Hi,
How do I extract a sentence, starting with a keyword and ending with a keyword, in pdf using uipath?
For example, this is my pdf.
“h1bv2jb32fio2h3gi23. 3ebwgubwregoerg. gwegwe. Today is a good day to exercise and play some games with my friend. hbqwoiuehfweg. gergerger.gergerg”
the starting keyword is “Today” and the ending keyword is “friend”.
How can I make use of these keywords to extract the sentence out?

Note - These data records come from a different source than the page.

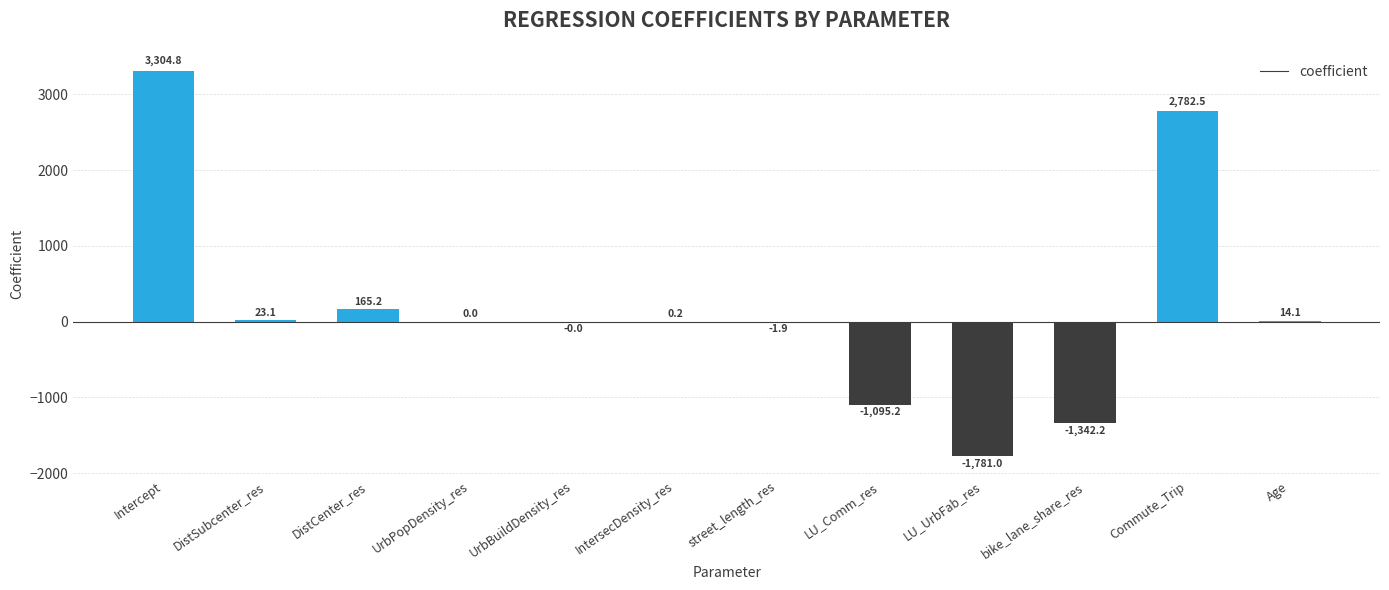

True or false: the data shows -3069.4 at LU_UrbFab_res.

False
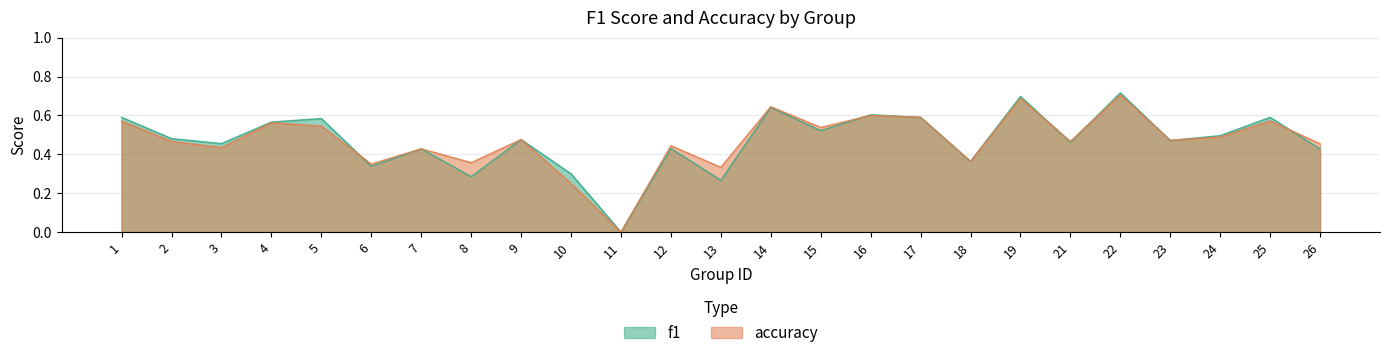

Does the chart display data point markers on the line(s)?

No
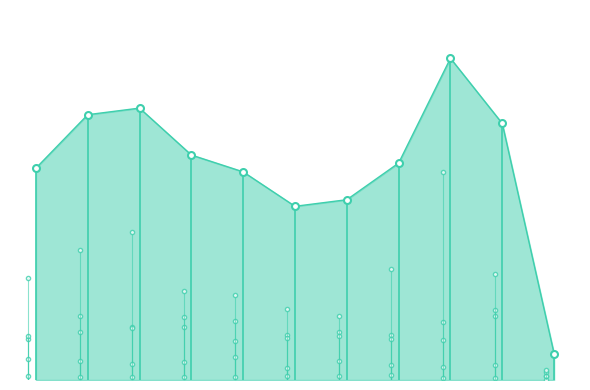

Which category has the highest value in the Criminal Sexual Assault series?

2019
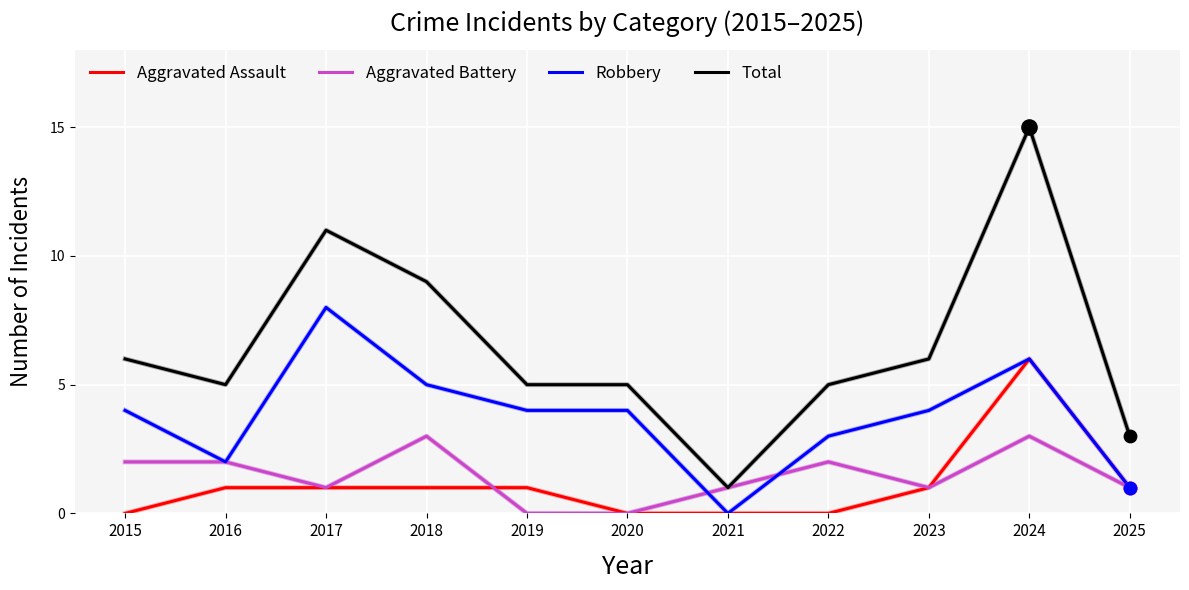

Which series has the largest total across all categories?

Total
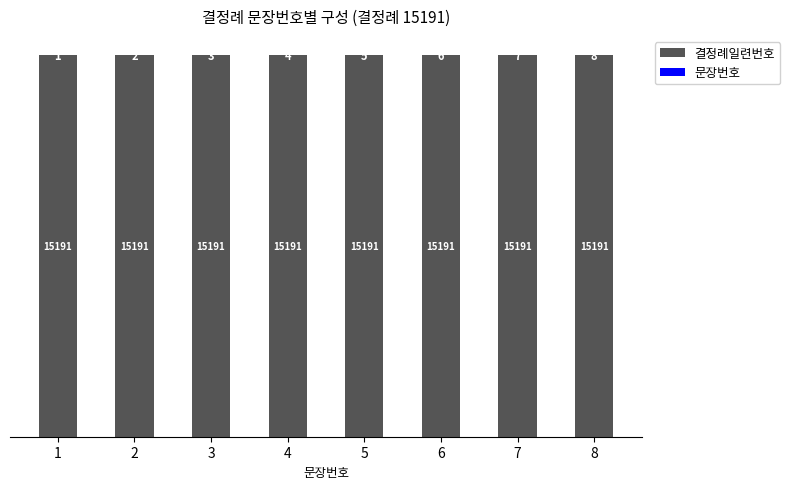

What is the sum of the 결정례일련번호 values at 8 and 2?

30382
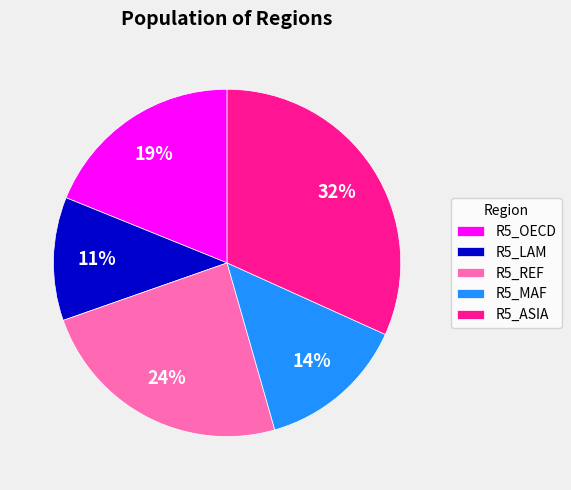

To the nearest percent, what percentage of the pie is R5_LAM?

11%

Currently I am using this for starting with keyword -
Keyword = “Today”.
All_Text.Substring(All_Text.IndexOf(Keyword)+Keyword.Length)
You can try this regex
txt = “h1bv2jb32fio2h3gi23. 3ebwgubwregoerg. gwegwe. Today is a good day to exercise and play some games with my friend. hbqwoiuehfweg. gergerger.gergerg”
Regex.Match(txt, “(?=Today)([\S\s]*)(?<=friend)”).Value
Thanks you very much. This worked out.
One more question is there a way to extract out the property address, includes address line 1, address line 2 & address line 3 (maybe), however, they don’t have a fixed position in the pdf.
address line 1 = 12 abc street
address line 2 = #01-01
address line 3 = abcd
1st scenario:
iwbegregeriug
property address
12 abc street
#01-01
abcd
postal code
2nd scenario:
regkuerhgoier
postal code
12 abc street
property address
#01-01
abcd
Sometimes, there is no address line 2 and sometimes there is no address line 3.
thank you very much
Hi @anonymous3 ,
address = “iwbegregeriug
property address
12 abc street
#01-01
abcd
postal code”
Regex.Match(address, “(?<=property address)([\S\s]*)”).Value
It will extract only the text after property address.